--- WHAT NEEDS TO BE DONE ---
Echo the following material back line for line, without changing a single character.

(Stored data entries)
========

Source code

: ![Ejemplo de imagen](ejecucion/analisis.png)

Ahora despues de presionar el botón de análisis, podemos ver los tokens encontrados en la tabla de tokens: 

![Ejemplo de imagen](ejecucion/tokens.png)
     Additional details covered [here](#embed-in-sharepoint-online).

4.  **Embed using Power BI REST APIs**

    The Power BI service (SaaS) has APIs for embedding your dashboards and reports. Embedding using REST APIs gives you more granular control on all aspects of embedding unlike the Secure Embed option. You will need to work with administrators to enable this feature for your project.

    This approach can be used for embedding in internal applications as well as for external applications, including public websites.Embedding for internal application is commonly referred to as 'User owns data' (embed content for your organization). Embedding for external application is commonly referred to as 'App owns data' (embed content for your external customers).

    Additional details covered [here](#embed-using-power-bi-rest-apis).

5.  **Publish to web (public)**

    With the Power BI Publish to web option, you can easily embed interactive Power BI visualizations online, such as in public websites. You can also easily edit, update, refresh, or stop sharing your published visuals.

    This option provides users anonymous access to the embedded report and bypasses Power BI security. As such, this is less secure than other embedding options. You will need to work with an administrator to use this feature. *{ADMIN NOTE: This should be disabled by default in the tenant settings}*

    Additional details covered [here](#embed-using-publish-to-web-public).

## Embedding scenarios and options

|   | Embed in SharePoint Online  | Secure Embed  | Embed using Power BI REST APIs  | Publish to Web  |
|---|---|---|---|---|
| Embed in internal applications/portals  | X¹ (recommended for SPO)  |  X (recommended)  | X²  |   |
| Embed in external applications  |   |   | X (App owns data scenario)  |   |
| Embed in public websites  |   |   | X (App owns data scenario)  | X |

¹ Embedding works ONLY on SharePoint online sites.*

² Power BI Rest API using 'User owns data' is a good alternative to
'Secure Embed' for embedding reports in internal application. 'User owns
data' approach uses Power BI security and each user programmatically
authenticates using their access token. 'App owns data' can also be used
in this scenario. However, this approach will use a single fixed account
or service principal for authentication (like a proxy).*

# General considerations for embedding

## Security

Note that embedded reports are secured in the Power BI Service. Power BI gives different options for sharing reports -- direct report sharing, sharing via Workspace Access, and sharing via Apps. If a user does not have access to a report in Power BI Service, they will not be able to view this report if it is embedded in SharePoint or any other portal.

========

--- WRITTEN ANSWER ---
Source code

: ![Ejemplo de imagen](ejecucion/analisis.png)

Ahora despues de presionar el botón de análisis, podemos ver los tokens encontrados en la tabla de tokens: 

![Ejemplo de imagen](ejecucion/tokens.png)
     Additional details covered [here](#embed-in-sharepoint-online).

4.  **Embed using Power BI REST APIs**

    The Power BI service (SaaS) has APIs for embedding your dashboards and reports. Embedding using REST APIs gives you more granular control on all aspects of embedding unlike the Secure Embed option. You will need to work with administrators to enable this feature for your project.

    This approach can be used for embedding in internal applications as well as for external applications, including public websites.Embedding for internal application is commonly referred to as 'User owns data' (embed content for your organization). Embedding for external application is commonly referred to as 'App owns data' (embed content for your external customers).

    Additional details covered [here](#embed-using-power-bi-rest-apis).

5.  **Publish to web (public)**

    With the Power BI Publish to web option, you can easily embed interactive Power BI visualizations online, such as in public websites. You can also easily edit, update, refresh, or stop sharing your published visuals.

    This option provides users anonymous access to the embedded report and bypasses Power BI security. As such, this is less secure than other embedding options. You will need to work with an administrator to use this feature. *{ADMIN NOTE: This should be disabled by default in the tenant settings}*

    Additional details covered [here](#embed-using-publish-to-web-public).

## Embedding scenarios and options

|   | Embed in SharePoint Online  | Secure Embed  | Embed using Power BI REST APIs  | Publish to Web  |
|---|---|---|---|---|
| Embed in internal applications/portals  | X¹ (recommended for SPO)  |  X (recommended)  | X²  |   |
| Embed in external applications  |   |   | X (App owns data scenario)  |   |
| Embed in public websites  |   |   | X (App owns data scenario)  | X |

¹ Embedding works ONLY on SharePoint online sites.*

² Power BI Rest API using 'User owns data' is a good alternative to
'Secure Embed' for embedding reports in internal application. 'User owns
data' approach uses Power BI security and each user programmatically
authenticates using their access token. 'App owns data' can also be used
in this scenario. However, this approach will use a single fixed account
or service principal for authentication (like a proxy).*

# General considerations for embedding

## Security

Note that embedded reports are secured in the Power BI Service. Power BI gives different options for sharing reports -- direct report sharing, sharing via Workspace Access, and sharing via Apps. If a user does not have access to a report in Power BI Service, they will not be able to view this report if it is embedded in SharePoint or any other portal.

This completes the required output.